§ **Instruction**:
Every entry is to be restated exactly; pictures are not part of the copy.

** Opening Dataset extract block **

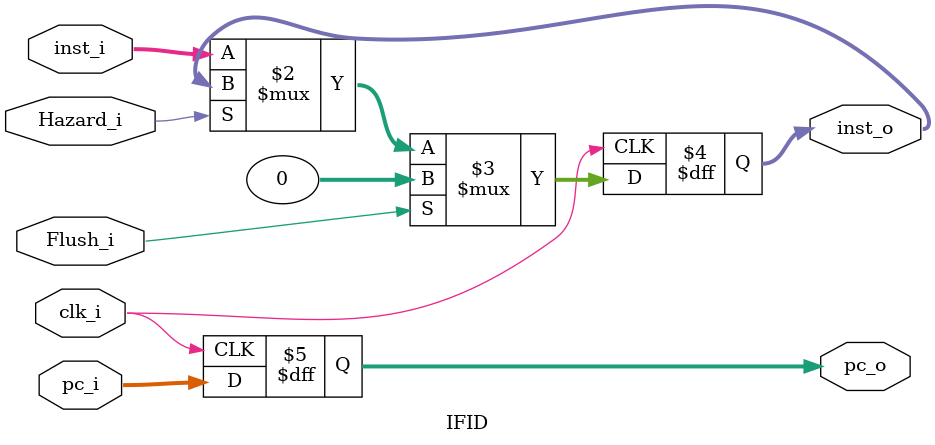
<source format=v>
module IFID
(
	clk_i,
	pc_i, inst_i,
	pc_o, inst_o,
	Hazard_i, Flush_i,
);

input			clk_i;
input	[31:0]	inst_i, pc_i;
output	[31:0]	inst_o, pc_o;
reg		[31:0]	inst_o, pc_o;

input			Hazard_i, Flush_i;

always@(posedge clk_i) begin
    inst_o <= ((Flush_i) ? 32'b0 : 
    		  ((Hazard_i) ? inst_o : inst_i)); //flush or stall or normal
    pc_o <= pc_i;
end

endmodule
</source>
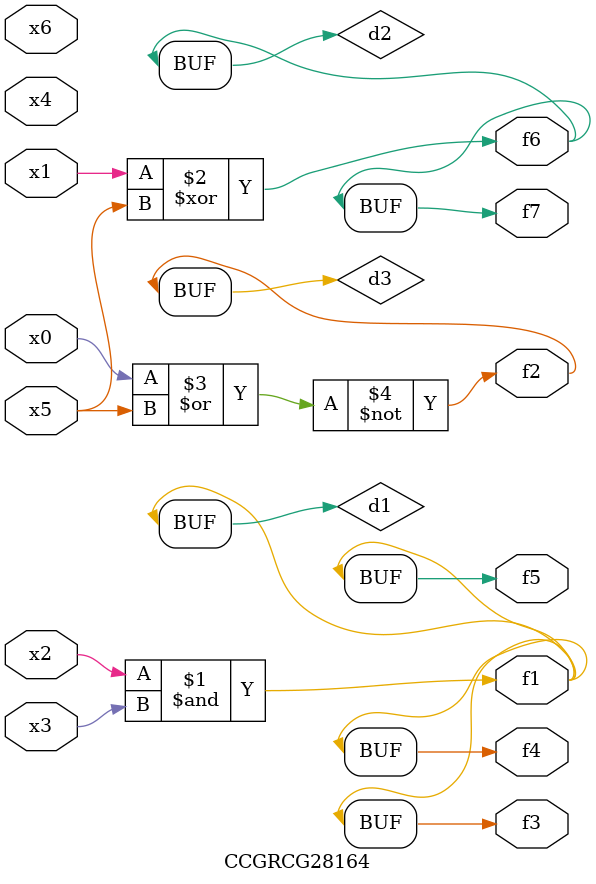
<source format=v>
module CCGRCG28164(
	input x0, x1, x2, x3, x4, x5, x6,
	output f1, f2, f3, f4, f5, f6, f7
);

	wire d1, d2, d3;

	and (d1, x2, x3);
	xor (d2, x1, x5);
	nor (d3, x0, x5);
	assign f1 = d1;
	assign f2 = d3;
	assign f3 = d1;
	assign f4 = d1;
	assign f5 = d1;
	assign f6 = d2;
	assign f7 = d2;
endmodule

</source>
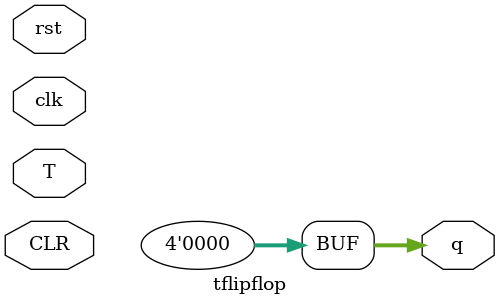
<source format=v>
`timescale 1ns / 1ps

module tflipflop(rst,clk,T,CLR,q);
input rst,clk,T,CLR;
output reg [3:0]q;
always @(CLR) q<=0;
always @(negedge clk)
begin
if(rst)
q<=0;
else begin
case(T)
1'b0:q=q;
1'b1:q=-q;
endcase
end
end
endmodule


</source>
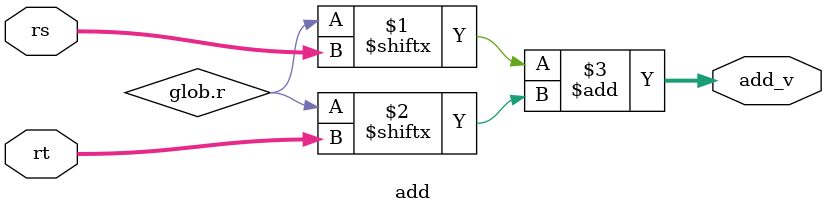
<source format=v>
module add
(
	 input      [4:0] rs, rt,
	 output     [31:0] add_v
);

assign add_v = glob.r[rs] + glob.r[rt];
	
endmodule

</source>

** Closing Dataset extract block **

§ **Exercise output**:
<source format=v>
module IFID
(
	clk_i,
	pc_i, inst_i,
	pc_o, inst_o,
	Hazard_i, Flush_i,
);

input			clk_i;
input	[31:0]	inst_i, pc_i;
output	[31:0]	inst_o, pc_o;
reg		[31:0]	inst_o, pc_o;

input			Hazard_i, Flush_i;

always@(posedge clk_i) begin
    inst_o <= ((Flush_i) ? 32'b0 : 
    		  ((Hazard_i) ? inst_o : inst_i)); //flush or stall or normal
    pc_o <= pc_i;
end

endmodule
</source>
<source format=v>
module CCGRCG28164(
	input x0, x1, x2, x3, x4, x5, x6,
	output f1, f2, f3, f4, f5, f6, f7
);

	wire d1, d2, d3;

	and (d1, x2, x3);
	xor (d2, x1, x5);
	nor (d3, x0, x5);
	assign f1 = d1;
	assign f2 = d3;
	assign f3 = d1;
	assign f4 = d1;
	assign f5 = d1;
	assign f6 = d2;
	assign f7 = d2;
endmodule

</source>
<source format=v>
`timescale 1ns / 1ps

module tflipflop(rst,clk,T,CLR,q);
input rst,clk,T,CLR;
output reg [3:0]q;
always @(CLR) q<=0;
always @(negedge clk)
begin
if(rst)
q<=0;
else begin
case(T)
1'b0:q=q;
1'b1:q=-q;
endcase
end
end
endmodule


</source>
<source format=v>
module add
(
	 input      [4:0] rs, rt,
	 output     [31:0] add_v
);

assign add_v = glob.r[rs] + glob.r[rt];
	
endmodule

</source>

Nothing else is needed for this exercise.